#### Work request
In the data below, find the line containing "planning, consistent implementation, and", then set down that line and every later line up to and including the line containing "Latest News", exactly.

#### Supplied data
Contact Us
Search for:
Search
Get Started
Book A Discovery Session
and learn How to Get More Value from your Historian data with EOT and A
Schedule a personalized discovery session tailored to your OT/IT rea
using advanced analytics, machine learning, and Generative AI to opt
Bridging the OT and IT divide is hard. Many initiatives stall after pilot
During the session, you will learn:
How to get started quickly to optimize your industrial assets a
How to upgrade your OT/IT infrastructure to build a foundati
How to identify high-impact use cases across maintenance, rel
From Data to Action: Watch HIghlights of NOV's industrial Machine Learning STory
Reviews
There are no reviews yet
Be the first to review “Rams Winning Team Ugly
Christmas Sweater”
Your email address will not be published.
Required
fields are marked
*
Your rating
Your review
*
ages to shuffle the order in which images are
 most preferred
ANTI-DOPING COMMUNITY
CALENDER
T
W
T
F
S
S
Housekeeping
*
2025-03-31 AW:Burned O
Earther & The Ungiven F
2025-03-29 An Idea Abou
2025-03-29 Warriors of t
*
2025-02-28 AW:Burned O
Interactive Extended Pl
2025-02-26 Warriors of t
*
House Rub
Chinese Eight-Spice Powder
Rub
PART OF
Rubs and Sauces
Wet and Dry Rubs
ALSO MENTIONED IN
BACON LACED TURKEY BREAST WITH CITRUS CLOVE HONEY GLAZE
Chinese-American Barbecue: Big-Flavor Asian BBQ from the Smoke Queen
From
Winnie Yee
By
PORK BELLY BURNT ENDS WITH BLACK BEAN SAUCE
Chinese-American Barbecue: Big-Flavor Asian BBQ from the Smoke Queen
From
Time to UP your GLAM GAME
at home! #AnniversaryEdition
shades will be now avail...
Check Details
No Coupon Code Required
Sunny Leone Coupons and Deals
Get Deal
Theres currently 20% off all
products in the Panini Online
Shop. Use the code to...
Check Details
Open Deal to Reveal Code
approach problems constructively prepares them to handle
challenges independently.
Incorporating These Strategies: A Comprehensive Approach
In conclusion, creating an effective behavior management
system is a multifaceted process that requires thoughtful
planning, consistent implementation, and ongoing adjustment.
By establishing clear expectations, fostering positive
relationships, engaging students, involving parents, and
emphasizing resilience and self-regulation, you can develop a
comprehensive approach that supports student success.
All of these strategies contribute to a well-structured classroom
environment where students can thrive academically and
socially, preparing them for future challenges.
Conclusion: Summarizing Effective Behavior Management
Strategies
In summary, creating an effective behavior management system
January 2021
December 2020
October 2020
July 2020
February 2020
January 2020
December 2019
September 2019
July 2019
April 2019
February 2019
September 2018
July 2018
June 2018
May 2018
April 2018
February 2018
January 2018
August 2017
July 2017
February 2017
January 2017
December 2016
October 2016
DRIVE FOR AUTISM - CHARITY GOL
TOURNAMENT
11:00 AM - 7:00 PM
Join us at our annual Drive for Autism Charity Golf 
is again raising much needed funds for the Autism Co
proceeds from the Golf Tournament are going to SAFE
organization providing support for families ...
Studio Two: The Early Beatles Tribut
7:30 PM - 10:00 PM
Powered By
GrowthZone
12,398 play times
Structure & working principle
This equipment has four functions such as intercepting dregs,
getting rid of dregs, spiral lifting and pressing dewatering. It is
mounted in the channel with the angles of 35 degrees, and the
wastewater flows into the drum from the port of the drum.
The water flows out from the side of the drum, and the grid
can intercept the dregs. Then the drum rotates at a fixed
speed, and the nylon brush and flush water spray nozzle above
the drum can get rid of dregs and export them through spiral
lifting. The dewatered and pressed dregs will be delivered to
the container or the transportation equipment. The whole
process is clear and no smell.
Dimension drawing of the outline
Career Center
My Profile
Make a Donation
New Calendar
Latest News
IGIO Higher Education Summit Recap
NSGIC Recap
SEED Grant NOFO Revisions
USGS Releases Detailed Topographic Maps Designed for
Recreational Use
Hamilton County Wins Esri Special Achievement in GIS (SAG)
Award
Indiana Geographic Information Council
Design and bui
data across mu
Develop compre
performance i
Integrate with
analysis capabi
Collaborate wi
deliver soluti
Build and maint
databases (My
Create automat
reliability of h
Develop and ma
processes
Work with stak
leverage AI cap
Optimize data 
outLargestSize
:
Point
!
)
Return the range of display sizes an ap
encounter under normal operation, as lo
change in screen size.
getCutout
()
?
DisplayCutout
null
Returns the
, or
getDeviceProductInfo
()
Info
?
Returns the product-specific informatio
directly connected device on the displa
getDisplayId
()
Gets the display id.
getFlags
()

#### Exercise answer
planning, consistent implementation, and ongoing adjustment.
By establishing clear expectations, fostering positive
relationships, engaging students, involving parents, and
emphasizing resilience and self-regulation, you can develop a
comprehensive approach that supports student success.
All of these strategies contribute to a well-structured classroom
environment where students can thrive academically and
socially, preparing them for future challenges.
Conclusion: Summarizing Effective Behavior Management
Strategies
In summary, creating an effective behavior management system
January 2021
December 2020
October 2020
July 2020
February 2020
January 2020
December 2019
September 2019
July 2019
April 2019
February 2019
September 2018
July 2018
June 2018
May 2018
April 2018
February 2018
January 2018
August 2017
July 2017
February 2017
January 2017
December 2016
October 2016
DRIVE FOR AUTISM - CHARITY GOL
TOURNAMENT
11:00 AM - 7:00 PM
Join us at our annual Drive for Autism Charity Golf 
is again raising much needed funds for the Autism Co
proceeds from the Golf Tournament are going to SAFE
organization providing support for families ...
Studio Two: The Early Beatles Tribut
7:30 PM - 10:00 PM
Powered By
GrowthZone
12,398 play times
Structure & working principle
This equipment has four functions such as intercepting dregs,
getting rid of dregs, spiral lifting and pressing dewatering. It is
mounted in the channel with the angles of 35 degrees, and the
wastewater flows into the drum from the port of the drum.
The water flows out from the side of the drum, and the grid
can intercept the dregs. Then the drum rotates at a fixed
speed, and the nylon brush and flush water spray nozzle above
the drum can get rid of dregs and export them through spiral
lifting. The dewatered and pressed dregs will be delivered to
the container or the transportation equipment. The whole
process is clear and no smell.
Dimension drawing of the outline
Career Center
My Profile
Make a Donation
New Calendar
Latest News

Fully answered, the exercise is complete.